**THE EXERCISE:** Convert the stretch from the start of the data through the line containing "collection date: 1923-07-06", both ends included, into a numbered list, leaving out any blank lines.

**DATA FOR PROCESSING:**
========
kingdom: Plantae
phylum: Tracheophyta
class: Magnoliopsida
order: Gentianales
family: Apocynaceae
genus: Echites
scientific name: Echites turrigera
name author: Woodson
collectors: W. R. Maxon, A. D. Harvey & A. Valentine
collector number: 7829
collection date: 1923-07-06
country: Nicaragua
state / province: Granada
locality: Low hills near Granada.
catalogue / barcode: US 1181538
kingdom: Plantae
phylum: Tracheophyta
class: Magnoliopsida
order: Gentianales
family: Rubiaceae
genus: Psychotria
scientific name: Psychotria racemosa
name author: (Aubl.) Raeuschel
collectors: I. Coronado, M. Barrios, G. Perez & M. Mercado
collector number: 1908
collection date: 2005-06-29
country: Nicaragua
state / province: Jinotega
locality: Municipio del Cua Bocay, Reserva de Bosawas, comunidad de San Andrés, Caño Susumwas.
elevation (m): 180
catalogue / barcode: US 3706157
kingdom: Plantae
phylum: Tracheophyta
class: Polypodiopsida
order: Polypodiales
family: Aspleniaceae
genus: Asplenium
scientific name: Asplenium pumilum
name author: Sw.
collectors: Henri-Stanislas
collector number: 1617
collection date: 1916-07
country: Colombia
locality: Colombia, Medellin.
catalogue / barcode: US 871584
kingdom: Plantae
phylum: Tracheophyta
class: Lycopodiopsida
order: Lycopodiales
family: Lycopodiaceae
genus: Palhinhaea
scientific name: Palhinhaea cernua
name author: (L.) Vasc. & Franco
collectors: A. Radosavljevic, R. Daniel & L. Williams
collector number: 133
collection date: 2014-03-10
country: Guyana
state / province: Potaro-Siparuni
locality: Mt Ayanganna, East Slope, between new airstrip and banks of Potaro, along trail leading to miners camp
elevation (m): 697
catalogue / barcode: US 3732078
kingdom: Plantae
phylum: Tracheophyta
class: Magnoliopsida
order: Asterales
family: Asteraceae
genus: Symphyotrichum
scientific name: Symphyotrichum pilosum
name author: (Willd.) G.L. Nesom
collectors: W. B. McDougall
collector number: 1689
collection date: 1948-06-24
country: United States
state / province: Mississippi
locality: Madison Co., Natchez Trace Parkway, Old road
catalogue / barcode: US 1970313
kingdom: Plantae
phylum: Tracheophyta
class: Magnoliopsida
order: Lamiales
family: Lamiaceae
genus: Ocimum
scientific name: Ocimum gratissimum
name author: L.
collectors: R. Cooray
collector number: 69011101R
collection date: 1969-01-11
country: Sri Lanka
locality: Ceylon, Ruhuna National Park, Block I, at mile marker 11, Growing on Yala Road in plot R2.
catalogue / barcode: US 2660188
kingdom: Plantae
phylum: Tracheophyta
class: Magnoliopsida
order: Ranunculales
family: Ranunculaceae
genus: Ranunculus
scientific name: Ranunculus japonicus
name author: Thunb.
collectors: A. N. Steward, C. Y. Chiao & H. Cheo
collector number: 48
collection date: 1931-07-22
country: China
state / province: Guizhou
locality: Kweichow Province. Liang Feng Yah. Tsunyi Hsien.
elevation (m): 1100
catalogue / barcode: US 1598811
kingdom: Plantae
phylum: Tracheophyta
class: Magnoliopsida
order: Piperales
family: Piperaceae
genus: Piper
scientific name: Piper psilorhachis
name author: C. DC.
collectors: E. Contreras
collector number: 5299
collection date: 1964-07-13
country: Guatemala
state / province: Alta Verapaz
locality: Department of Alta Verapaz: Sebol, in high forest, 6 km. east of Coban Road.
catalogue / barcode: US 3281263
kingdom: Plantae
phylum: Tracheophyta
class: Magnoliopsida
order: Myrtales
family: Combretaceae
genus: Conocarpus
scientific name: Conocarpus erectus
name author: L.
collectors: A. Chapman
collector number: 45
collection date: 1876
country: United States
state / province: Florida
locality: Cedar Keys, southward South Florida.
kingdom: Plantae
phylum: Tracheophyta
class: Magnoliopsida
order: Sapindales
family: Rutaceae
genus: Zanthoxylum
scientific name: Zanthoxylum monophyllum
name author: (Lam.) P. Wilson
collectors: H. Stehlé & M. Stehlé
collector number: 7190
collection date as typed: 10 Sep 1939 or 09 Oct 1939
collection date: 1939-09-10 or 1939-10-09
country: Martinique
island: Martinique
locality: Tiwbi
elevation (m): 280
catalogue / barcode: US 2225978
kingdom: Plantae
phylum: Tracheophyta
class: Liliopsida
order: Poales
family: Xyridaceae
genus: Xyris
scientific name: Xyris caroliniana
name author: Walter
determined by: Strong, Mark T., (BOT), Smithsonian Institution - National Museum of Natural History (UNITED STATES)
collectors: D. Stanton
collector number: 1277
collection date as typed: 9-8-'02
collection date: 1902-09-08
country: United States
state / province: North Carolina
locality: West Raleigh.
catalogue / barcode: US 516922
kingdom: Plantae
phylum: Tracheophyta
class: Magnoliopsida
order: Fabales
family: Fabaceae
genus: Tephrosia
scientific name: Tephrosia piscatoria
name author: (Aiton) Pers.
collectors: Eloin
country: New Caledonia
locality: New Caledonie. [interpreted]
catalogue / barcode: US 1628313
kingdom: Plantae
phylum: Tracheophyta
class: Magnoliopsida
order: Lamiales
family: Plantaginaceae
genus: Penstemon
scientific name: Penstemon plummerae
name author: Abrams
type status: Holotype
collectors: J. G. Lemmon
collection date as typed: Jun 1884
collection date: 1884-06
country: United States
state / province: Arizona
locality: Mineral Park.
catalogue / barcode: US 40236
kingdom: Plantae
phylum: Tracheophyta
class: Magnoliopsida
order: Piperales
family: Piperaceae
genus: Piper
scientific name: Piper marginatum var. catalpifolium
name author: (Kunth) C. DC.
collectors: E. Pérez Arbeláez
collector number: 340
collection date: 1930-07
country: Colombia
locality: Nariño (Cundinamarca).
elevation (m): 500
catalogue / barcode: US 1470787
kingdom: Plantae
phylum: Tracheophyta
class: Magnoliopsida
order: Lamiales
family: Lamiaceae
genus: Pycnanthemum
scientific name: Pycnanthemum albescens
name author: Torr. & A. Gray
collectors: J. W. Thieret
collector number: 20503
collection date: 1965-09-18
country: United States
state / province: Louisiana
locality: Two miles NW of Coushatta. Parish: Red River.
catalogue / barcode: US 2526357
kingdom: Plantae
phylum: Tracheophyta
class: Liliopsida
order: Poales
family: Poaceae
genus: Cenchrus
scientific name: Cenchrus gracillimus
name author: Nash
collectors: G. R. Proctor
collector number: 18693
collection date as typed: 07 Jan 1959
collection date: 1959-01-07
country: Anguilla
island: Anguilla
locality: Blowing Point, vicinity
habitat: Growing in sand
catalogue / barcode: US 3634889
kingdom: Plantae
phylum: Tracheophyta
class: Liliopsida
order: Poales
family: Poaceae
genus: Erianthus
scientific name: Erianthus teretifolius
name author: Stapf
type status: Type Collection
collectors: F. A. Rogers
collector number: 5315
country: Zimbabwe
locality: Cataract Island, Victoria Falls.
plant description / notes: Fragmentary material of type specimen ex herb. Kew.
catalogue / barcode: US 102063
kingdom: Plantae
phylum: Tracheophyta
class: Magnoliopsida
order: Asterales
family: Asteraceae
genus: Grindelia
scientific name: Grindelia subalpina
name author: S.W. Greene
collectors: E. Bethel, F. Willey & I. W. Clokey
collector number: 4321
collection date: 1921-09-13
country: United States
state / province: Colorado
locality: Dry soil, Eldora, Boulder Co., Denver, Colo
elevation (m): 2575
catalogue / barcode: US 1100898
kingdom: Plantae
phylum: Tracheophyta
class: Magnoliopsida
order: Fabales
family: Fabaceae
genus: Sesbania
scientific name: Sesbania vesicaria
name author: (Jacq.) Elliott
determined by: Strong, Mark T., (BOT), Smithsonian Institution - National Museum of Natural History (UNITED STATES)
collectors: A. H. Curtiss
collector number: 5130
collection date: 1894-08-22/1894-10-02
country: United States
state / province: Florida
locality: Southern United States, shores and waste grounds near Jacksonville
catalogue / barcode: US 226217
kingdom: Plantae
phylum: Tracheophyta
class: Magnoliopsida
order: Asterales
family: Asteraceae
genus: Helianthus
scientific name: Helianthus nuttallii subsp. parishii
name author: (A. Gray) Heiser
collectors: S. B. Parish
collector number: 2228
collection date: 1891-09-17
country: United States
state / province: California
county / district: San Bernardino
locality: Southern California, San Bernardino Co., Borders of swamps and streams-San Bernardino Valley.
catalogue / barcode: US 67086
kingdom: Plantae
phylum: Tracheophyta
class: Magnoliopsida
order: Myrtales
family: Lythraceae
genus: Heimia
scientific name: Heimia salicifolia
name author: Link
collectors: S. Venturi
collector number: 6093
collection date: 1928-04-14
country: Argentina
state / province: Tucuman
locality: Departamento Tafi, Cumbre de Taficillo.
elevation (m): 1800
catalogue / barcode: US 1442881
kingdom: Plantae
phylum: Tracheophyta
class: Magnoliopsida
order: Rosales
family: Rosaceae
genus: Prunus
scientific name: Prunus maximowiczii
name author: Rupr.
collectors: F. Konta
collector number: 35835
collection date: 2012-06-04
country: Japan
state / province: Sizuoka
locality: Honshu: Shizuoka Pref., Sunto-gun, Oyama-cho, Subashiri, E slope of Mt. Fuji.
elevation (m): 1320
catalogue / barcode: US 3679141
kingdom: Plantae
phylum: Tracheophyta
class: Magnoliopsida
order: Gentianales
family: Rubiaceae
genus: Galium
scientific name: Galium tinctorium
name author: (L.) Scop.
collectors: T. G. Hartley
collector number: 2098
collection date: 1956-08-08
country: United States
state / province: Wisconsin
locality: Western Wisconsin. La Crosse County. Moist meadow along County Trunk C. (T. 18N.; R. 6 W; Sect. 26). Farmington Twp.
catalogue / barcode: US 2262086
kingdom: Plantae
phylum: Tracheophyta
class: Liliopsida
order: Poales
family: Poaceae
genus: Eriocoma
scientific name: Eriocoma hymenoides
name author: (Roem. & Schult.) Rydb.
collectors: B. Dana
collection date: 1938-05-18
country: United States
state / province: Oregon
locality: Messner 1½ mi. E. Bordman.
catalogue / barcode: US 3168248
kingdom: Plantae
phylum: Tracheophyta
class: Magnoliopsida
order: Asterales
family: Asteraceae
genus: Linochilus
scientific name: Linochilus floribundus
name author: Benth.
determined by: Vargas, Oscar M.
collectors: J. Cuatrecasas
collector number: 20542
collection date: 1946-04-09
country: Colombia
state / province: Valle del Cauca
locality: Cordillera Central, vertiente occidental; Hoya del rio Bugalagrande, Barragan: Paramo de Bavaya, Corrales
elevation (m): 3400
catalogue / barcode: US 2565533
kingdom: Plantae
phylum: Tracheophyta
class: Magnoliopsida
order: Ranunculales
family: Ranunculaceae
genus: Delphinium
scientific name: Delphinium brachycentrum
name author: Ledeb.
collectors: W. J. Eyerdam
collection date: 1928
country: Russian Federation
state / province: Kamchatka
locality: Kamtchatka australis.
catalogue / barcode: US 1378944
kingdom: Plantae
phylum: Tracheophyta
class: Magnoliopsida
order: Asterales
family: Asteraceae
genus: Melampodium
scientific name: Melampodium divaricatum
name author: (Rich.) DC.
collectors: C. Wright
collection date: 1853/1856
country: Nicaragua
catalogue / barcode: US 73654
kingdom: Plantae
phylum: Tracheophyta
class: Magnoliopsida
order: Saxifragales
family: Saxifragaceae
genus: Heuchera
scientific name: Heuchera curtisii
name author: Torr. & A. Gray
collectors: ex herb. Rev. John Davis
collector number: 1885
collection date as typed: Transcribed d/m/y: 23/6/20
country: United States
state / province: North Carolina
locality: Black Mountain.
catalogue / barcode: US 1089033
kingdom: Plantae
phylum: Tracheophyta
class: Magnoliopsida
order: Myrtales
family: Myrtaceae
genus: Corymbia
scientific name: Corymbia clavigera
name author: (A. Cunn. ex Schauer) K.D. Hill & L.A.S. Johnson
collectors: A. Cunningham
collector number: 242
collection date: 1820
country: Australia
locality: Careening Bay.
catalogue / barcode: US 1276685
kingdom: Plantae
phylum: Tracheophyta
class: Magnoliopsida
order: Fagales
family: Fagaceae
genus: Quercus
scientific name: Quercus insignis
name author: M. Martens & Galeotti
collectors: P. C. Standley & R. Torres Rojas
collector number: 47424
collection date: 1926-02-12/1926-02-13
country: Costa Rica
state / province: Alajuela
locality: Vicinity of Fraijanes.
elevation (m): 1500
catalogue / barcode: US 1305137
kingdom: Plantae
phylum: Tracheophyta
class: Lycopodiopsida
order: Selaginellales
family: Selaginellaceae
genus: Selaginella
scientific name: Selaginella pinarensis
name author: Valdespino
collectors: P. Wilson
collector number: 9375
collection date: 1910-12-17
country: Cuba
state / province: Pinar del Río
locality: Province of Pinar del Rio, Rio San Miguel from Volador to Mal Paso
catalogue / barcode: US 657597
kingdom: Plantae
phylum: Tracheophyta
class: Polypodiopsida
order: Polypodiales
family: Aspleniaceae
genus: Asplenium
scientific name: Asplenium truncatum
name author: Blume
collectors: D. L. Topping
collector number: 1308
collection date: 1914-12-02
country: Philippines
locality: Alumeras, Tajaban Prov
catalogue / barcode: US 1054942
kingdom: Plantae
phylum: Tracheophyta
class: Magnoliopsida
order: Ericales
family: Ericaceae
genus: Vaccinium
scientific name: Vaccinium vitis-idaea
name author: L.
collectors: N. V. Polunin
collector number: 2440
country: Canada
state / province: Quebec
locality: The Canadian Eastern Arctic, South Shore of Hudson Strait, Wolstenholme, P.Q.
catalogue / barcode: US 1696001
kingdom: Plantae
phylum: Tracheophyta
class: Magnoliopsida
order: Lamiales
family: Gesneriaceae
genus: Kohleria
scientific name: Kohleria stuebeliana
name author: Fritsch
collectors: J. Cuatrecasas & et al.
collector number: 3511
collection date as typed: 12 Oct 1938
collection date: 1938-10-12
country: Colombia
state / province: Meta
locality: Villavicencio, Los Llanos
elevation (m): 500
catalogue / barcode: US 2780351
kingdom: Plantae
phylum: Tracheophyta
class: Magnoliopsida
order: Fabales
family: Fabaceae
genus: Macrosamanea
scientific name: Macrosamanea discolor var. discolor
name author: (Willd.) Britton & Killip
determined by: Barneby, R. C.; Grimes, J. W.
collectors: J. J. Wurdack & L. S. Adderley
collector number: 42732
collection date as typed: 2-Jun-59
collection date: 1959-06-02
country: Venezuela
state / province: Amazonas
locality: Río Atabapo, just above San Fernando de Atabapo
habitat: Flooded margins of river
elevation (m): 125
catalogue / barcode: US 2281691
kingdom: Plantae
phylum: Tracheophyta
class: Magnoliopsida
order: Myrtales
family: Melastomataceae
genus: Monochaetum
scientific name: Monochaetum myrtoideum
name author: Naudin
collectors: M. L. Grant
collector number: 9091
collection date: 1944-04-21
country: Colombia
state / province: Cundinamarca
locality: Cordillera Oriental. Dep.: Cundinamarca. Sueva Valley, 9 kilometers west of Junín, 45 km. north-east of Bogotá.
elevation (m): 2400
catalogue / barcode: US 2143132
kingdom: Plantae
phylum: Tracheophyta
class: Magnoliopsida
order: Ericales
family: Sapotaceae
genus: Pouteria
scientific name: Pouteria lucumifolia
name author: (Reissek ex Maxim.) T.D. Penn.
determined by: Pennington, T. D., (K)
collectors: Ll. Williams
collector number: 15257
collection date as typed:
========
**WORKED ANSWER:**
1. kingdom: Plantae
2. phylum: Tracheophyta
3. class: Magnoliopsida
4. order: Gentianales
5. family: Apocynaceae
6. genus: Echites
7. scientific name: Echites turrigera
8. name author: Woodson
9. collectors: W. R. Maxon, A. D. Harvey & A. Valentine
10. collector number: 7829
11. collection date: 1923-07-06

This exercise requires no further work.